According to this, what should be the orbital period and orbital velocity of Mann's planet for a person on Earth and a person on Mann's planet.

4. How long Dr. Mann spent time on Mann's planet according to him and according to an observer on Earth(Keep its orbital path in mind)? How long did he spend in hibernation for both observers?

5. Why was Endurance able to receive signal from Earth but Earth was not able to receive signal sent by Endurance.
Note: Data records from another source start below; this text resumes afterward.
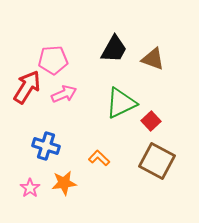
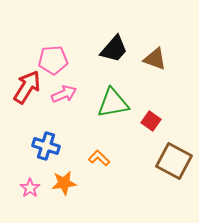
black trapezoid: rotated 12 degrees clockwise
brown triangle: moved 2 px right
green triangle: moved 8 px left; rotated 16 degrees clockwise
red square: rotated 12 degrees counterclockwise
brown square: moved 17 px right
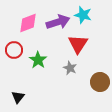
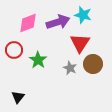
red triangle: moved 2 px right, 1 px up
brown circle: moved 7 px left, 18 px up
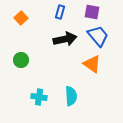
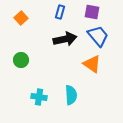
cyan semicircle: moved 1 px up
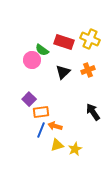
6. When Cooper left Earth, he was 35 Years old and when he returned, He was 124 years old for Murph. 35 + 2 years for Saturn Journey + 23 years for Miller's Planet Journey + 51 years for Black Hole Journey = 111, Where are 13 Years Missing? How Long was Cooper out for himself?

8. What is the Orbital velocity of Miller's planet for a person on Earth and a person on Miller's planet?

9. What is the age of Brand when Cooper arrives at Edmund's Planet?

10. How long Dr. Laura Miller spent time on Miller's planet according to her and according to an observer on Earth? Lets keep in mind that she died minutes ago before Cooper and Brand reached there.

11. Miller’s planet travels around Gargantua’s billion-kilometer-circumference orbit once each 1.7 hours. Could Rom see it moving very fast from Mothership?

12. If Coop and team would try to communicate with Rom from Miller's planet, how would their communication appear? According to Coop how fast would they get response from Rom and similarly how long would Rom get response from Coop & team?